## Problem to solve:
Stop after the line with "Open issues (Jira)". Up to that point, output every line of the listing below exactly from the first one onward, skipping pictures.

Supplied records: Begin

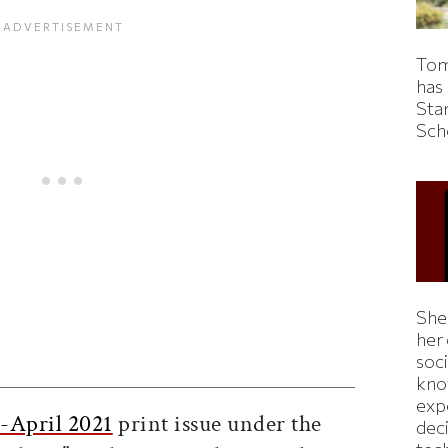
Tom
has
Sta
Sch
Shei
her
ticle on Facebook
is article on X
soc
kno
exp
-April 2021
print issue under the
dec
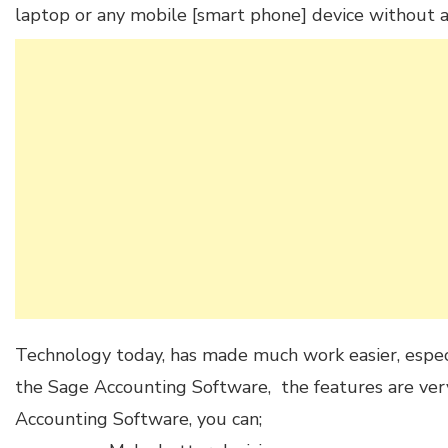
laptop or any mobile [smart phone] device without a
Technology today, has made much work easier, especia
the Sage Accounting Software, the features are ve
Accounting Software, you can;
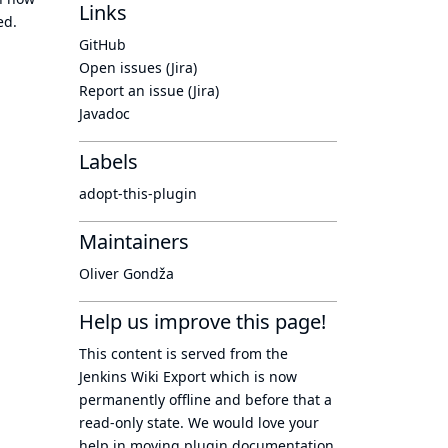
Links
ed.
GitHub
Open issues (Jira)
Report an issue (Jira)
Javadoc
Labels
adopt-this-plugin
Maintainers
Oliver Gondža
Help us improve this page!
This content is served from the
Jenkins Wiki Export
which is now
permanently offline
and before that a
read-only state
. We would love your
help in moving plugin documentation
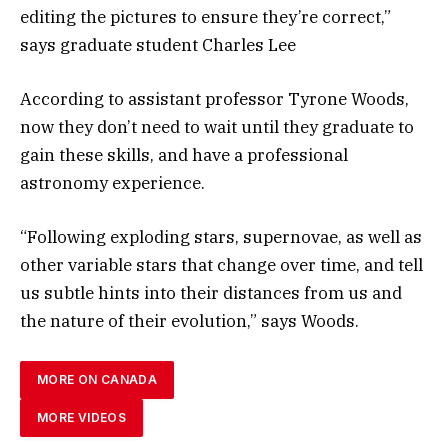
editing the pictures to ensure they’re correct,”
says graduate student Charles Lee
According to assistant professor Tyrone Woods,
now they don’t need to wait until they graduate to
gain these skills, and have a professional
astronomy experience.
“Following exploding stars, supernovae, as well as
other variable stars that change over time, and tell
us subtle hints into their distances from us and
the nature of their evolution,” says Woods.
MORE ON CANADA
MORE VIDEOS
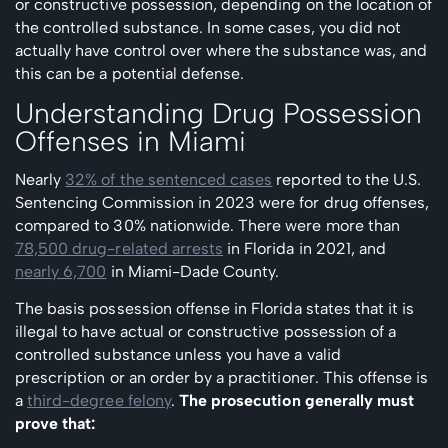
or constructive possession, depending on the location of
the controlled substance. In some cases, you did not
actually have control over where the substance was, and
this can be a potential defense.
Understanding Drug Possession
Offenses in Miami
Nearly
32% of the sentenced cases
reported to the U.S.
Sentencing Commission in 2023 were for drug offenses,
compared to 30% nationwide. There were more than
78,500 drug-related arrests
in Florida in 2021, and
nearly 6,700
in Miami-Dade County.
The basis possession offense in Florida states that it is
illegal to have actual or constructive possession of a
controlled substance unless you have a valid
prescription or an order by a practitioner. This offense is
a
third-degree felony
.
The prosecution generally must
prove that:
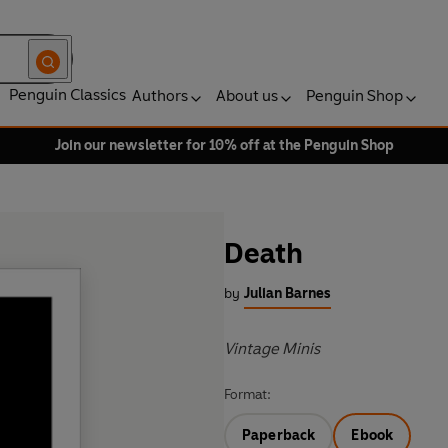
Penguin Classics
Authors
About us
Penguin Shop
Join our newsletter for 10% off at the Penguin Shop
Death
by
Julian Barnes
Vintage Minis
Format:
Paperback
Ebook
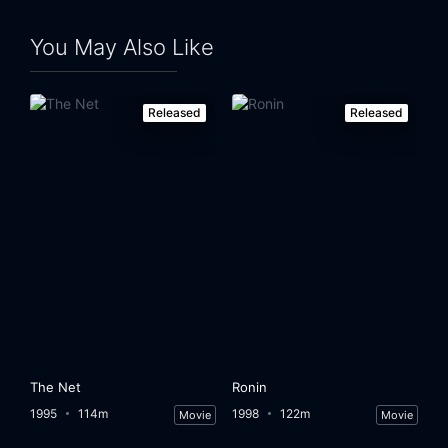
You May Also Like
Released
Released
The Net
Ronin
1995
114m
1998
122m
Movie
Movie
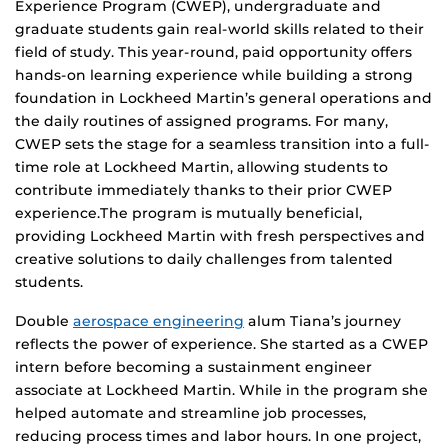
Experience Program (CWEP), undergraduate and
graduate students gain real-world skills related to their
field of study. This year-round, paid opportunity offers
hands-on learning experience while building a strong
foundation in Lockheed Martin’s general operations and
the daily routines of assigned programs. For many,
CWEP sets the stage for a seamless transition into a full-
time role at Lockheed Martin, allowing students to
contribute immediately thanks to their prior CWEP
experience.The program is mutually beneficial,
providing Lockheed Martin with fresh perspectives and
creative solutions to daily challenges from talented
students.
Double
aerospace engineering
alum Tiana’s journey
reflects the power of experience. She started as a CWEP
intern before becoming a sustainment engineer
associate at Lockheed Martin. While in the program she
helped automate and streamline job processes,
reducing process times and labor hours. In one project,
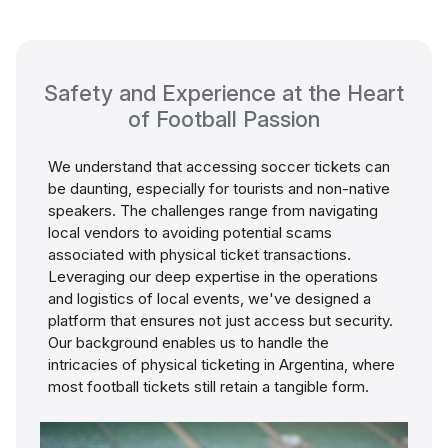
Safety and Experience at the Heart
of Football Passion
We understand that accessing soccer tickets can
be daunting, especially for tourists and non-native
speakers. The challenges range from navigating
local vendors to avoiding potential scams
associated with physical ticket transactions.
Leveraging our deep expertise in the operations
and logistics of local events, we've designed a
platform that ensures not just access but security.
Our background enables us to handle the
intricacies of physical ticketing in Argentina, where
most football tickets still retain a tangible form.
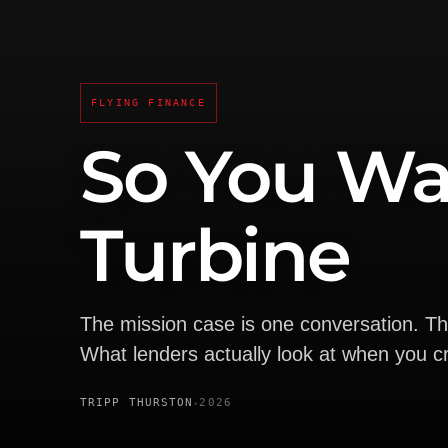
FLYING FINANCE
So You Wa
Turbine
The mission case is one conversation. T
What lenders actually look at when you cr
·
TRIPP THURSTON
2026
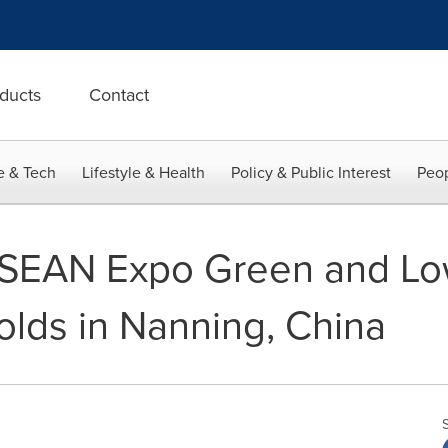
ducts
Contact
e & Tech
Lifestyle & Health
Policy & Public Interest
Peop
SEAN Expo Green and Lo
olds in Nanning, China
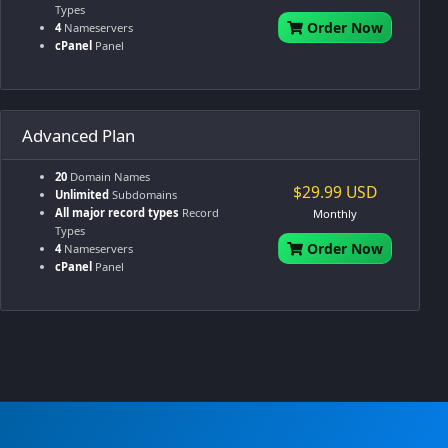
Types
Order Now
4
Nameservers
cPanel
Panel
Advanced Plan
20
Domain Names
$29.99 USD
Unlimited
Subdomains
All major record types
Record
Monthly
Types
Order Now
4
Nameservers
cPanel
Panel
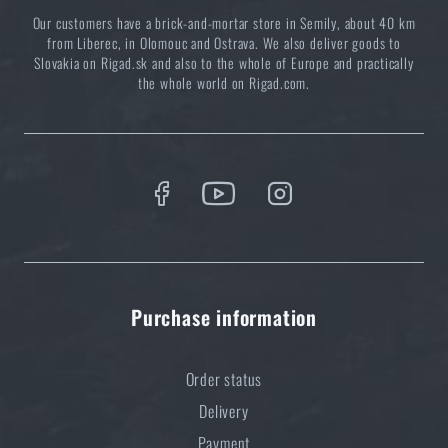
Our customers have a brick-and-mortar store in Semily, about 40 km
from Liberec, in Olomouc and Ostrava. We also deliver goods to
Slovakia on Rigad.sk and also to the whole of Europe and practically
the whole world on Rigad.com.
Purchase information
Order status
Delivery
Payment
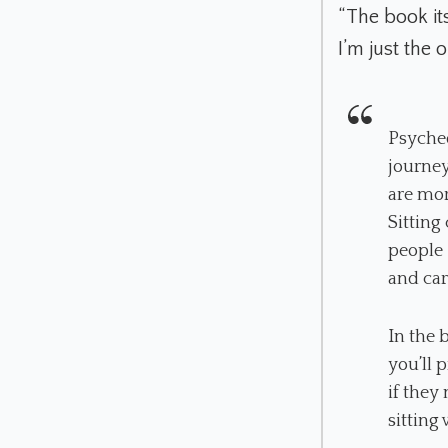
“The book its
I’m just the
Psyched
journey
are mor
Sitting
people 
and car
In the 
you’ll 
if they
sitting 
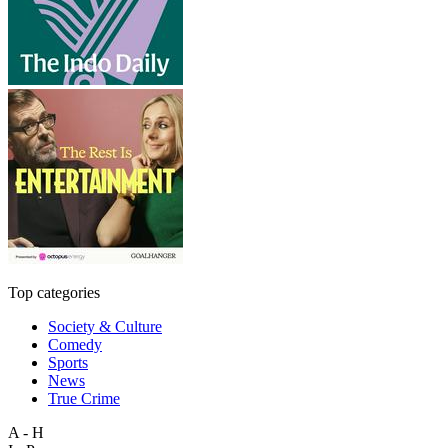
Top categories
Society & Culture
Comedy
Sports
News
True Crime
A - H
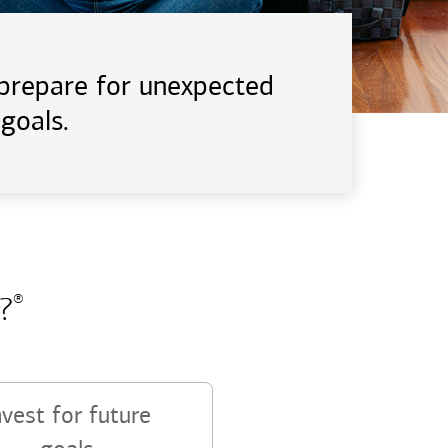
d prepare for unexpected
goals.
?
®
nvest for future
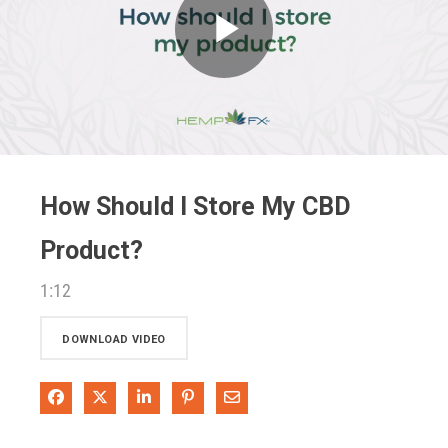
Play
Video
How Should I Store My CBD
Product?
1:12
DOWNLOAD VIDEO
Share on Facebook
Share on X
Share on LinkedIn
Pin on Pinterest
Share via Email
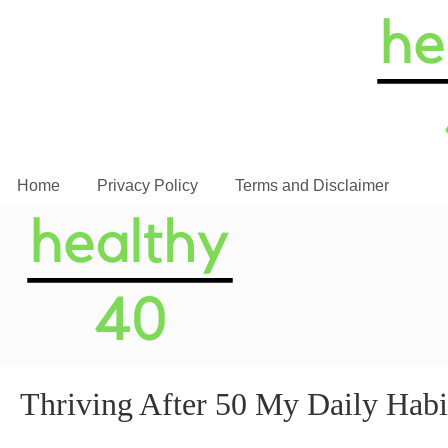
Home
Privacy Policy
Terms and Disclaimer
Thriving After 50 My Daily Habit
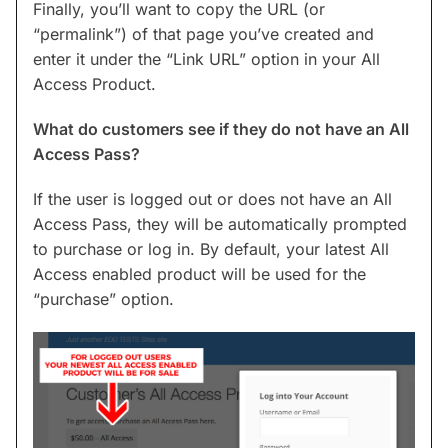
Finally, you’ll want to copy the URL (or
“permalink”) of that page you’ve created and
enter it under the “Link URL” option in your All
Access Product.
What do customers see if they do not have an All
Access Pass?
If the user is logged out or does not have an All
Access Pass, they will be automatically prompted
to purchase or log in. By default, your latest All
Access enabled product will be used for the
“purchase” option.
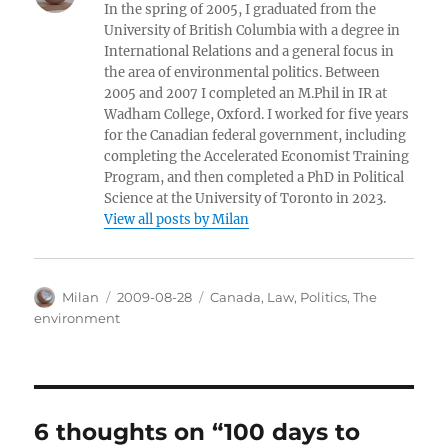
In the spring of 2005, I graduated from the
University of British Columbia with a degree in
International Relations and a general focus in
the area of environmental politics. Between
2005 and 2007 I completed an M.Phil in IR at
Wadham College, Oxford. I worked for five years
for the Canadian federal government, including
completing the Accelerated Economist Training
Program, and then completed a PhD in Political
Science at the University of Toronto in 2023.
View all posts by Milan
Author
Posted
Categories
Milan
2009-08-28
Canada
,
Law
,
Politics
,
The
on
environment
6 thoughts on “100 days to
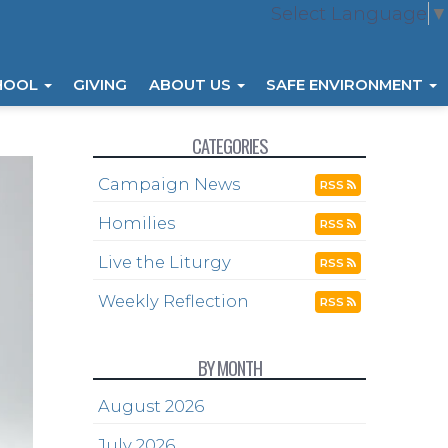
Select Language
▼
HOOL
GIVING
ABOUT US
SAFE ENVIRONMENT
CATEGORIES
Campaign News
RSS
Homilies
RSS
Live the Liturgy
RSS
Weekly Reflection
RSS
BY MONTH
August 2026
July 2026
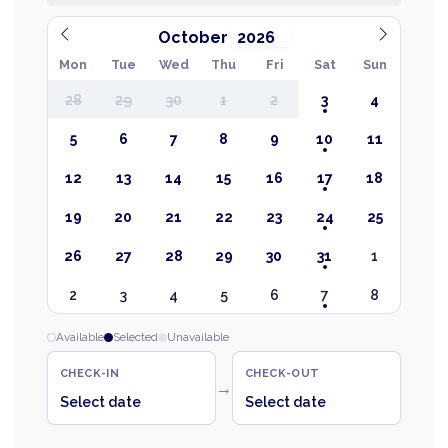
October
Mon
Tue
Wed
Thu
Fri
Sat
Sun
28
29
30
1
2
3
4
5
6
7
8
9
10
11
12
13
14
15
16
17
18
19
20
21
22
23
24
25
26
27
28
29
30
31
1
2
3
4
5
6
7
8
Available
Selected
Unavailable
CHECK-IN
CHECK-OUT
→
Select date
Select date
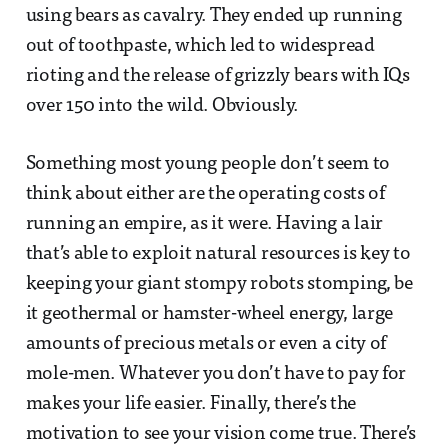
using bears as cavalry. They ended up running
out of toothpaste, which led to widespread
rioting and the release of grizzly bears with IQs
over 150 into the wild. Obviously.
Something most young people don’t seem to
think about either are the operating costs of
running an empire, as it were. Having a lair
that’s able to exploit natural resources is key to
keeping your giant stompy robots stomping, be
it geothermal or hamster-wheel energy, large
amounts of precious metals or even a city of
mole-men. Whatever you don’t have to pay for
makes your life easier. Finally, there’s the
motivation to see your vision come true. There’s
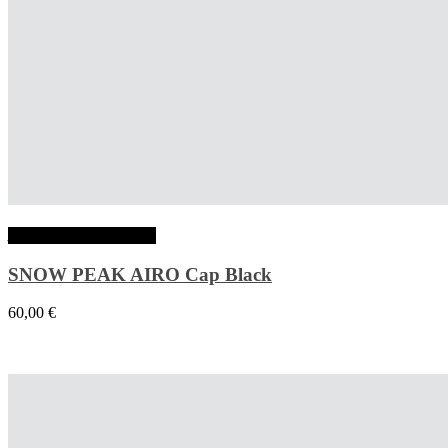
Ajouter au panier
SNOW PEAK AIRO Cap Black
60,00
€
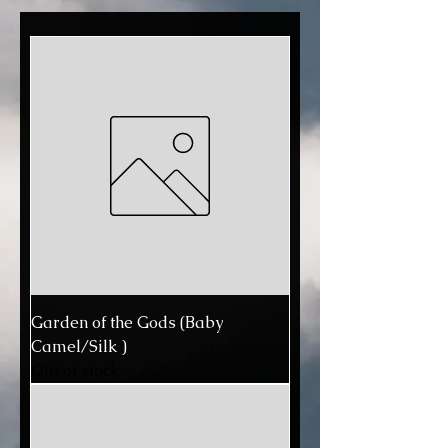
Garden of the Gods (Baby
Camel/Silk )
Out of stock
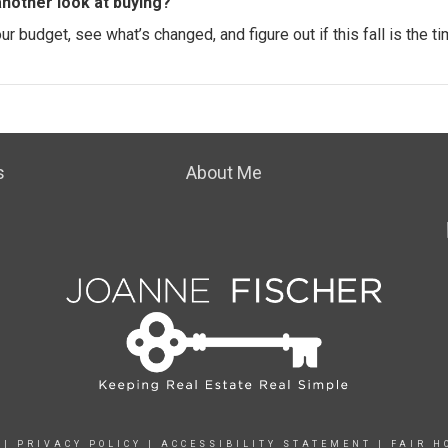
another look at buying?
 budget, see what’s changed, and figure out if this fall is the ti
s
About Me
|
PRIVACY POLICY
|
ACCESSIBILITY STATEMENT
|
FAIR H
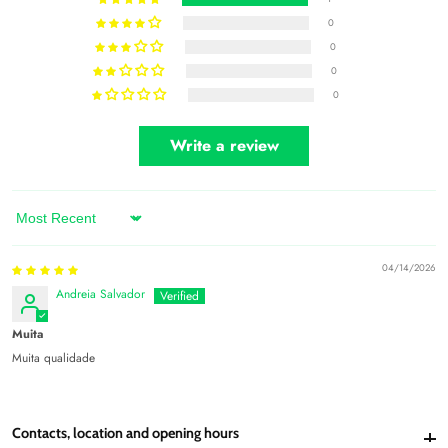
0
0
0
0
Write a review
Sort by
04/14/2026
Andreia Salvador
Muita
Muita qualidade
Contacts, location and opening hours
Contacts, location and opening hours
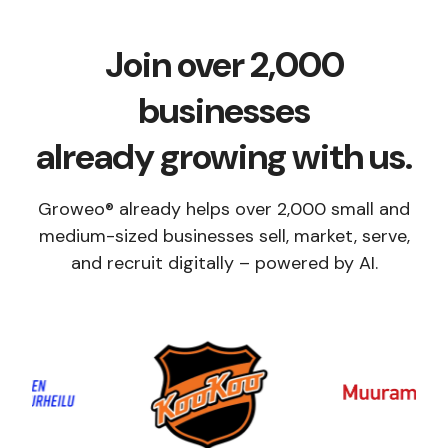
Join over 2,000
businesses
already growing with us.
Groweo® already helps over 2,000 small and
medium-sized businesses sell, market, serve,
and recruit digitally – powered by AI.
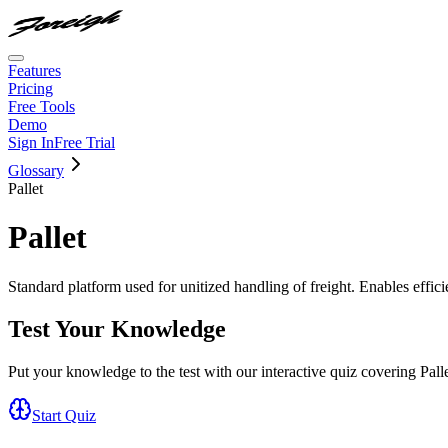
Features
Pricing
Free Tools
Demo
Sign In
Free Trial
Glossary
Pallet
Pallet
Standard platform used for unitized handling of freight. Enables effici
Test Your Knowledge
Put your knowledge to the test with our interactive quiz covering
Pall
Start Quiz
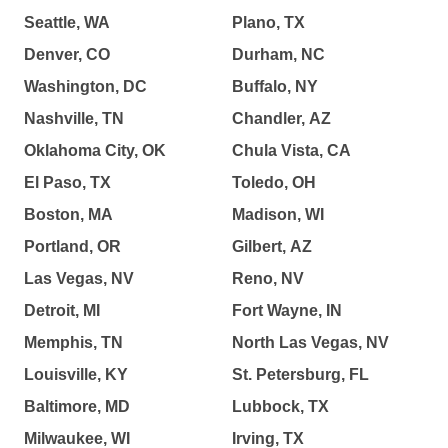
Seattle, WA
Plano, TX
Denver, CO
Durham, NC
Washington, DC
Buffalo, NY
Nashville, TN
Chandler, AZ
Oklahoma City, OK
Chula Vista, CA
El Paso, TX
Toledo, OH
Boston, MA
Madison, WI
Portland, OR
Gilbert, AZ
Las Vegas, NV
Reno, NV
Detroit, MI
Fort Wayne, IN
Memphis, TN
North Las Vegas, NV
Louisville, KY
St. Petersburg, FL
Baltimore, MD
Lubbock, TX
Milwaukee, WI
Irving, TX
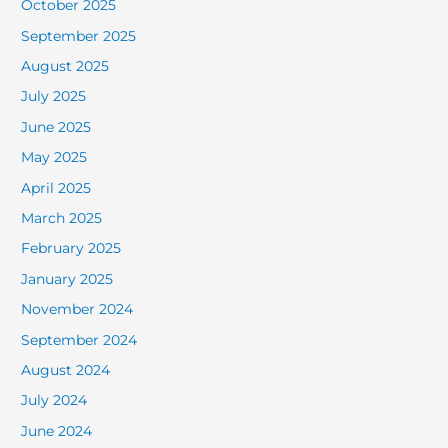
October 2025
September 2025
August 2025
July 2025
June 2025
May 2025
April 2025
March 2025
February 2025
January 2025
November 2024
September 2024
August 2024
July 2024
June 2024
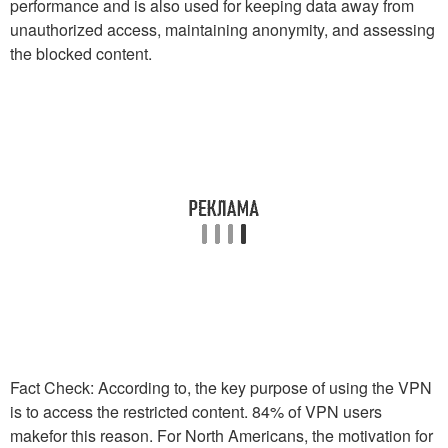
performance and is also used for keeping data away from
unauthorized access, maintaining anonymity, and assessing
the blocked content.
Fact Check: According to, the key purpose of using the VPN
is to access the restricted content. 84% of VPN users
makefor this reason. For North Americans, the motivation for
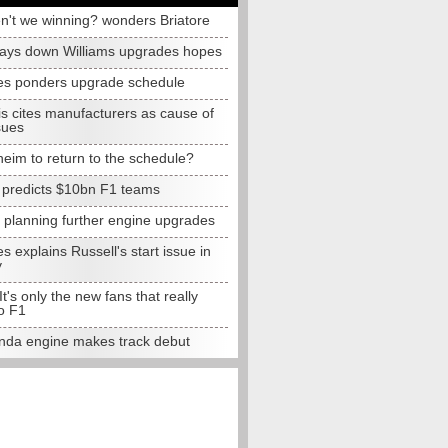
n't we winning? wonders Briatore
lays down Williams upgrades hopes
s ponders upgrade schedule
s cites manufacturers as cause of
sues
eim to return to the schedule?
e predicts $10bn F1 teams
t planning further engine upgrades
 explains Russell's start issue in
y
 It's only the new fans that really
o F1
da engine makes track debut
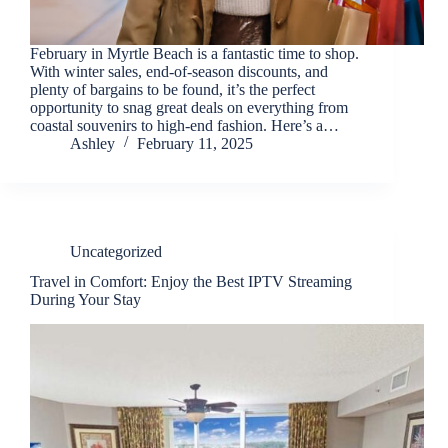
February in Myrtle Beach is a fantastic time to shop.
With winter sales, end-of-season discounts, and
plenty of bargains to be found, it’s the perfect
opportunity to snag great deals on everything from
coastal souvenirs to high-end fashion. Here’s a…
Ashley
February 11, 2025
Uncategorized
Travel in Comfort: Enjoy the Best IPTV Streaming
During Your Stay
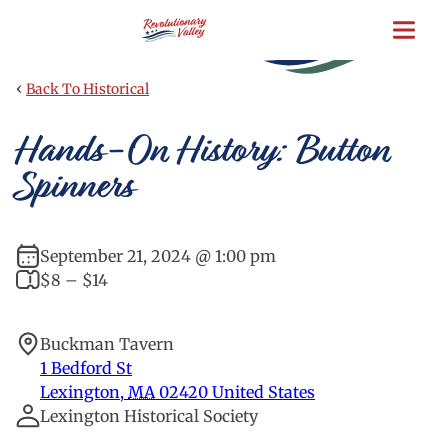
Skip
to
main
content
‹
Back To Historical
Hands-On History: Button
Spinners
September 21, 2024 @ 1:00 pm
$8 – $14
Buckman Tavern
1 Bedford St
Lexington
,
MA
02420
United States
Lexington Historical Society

Supplied records: End

## Output below:
Tom
has
Sta
Sch
Shei
her
ticle on Facebook
is article on X
soc
kno
exp
-April 2021
print issue under the
dec
laptop or any mobile [smart phone] device without a
Technology today, has made much work easier, especia
the Sage Accounting Software, the features are ve
Accounting Software, you can;
Links
ed.
GitHub
Open issues (Jira)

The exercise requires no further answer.